Steve Jobs ha 56 anni ed era in malattia dallo scorso gennaio. Nel 2004 era stato operato per un cancro al pancreas, nel 2009 aveva ricevuto un trapianto di fegato. Negli scorsi mesi, nonostante i problemi di salute mai descritti con precisione, aveva partecipato a incontri, riunioni e presentazioni ufficiali organizzate da Apple. Già lo scorso gennaio Steve Jobs aveva indicato Timothy Cook come la persona che avrebbe dovuto condurre le operazioni a Apple. Tim Cook ha cinquant’anni, è in Apple dal 1998 e ha già sostituito Jobs un paio di volte in passato, ma per periodi di tempo molto brevi.
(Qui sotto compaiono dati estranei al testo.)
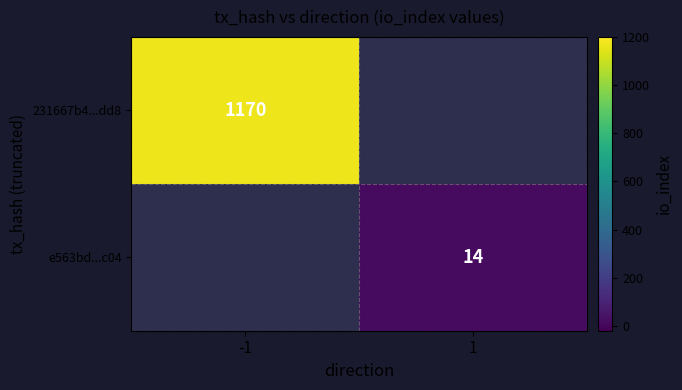

Is it true that 231667b4...dd8 equals 412 at -1?

False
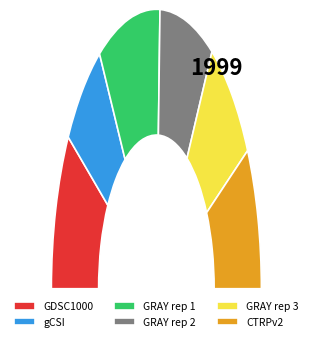

Rank the categories by value from highest to lowest.

GRAY rep 1, GDSC1000, GRAY rep 2, CTRPv2, GRAY rep 3, gCSI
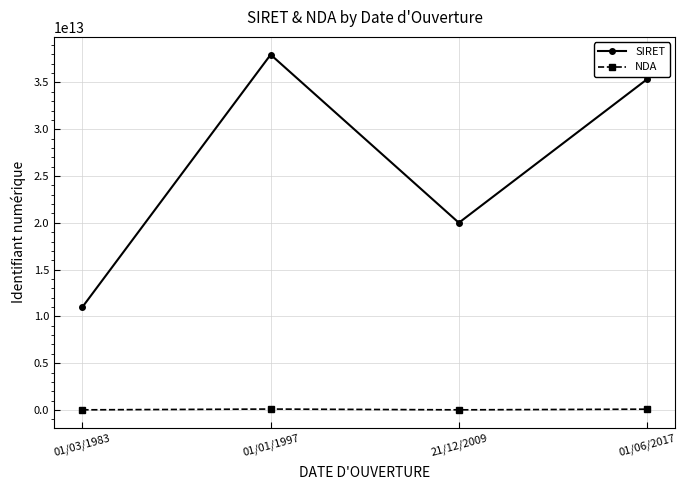

True or false: NDA has a value of 11755608975 at 01/03/1983.

True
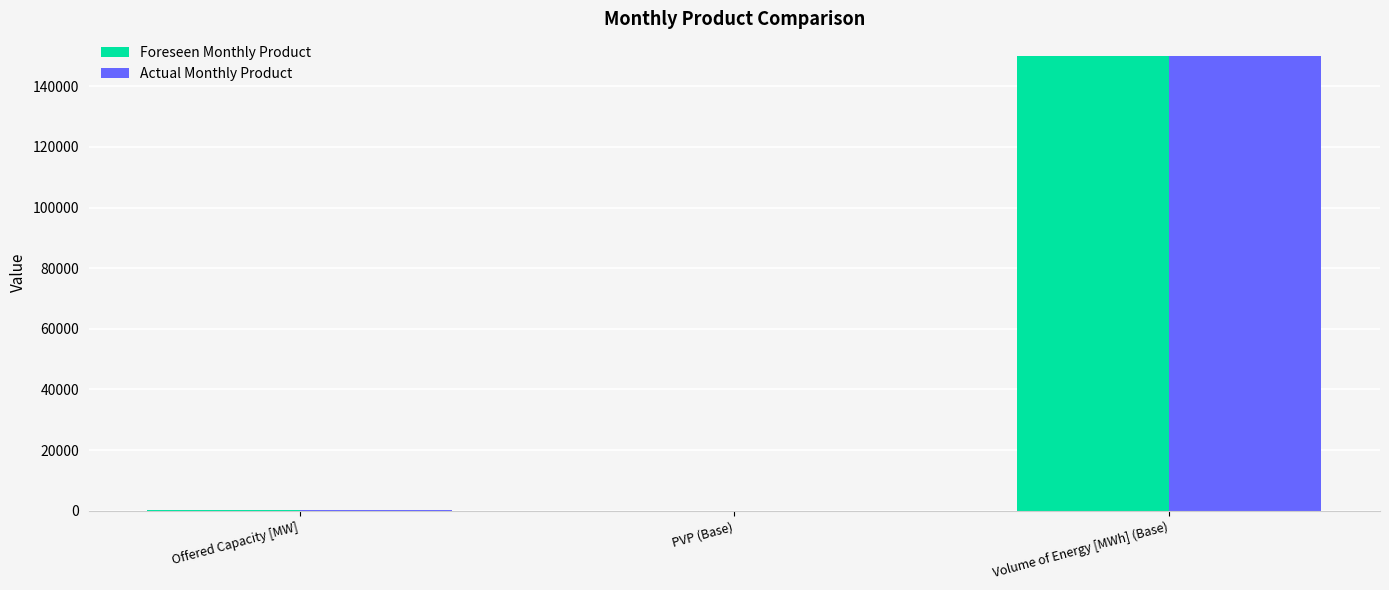

How many data points does each series have?

3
Nel 2009 Cook prese il posto di Jobs, che aveva deciso di lasciare la società per un semestre per risolvere alcuni gravi problemi di salute. Nonostante fosse un periodo difficile per l’economia mondiale e in assenza di una figura carismatica e di riferimento come quella di Jobs, Cook riuscì a tenere saldamente il comando della società portandola a crescere ancora in borsa. Il direttore operativo aveva del resto sostituito con successo Jobs anche nel 2004, quando il CEO aveva subito un’operazione per la rimozione di un tumore al pancreas.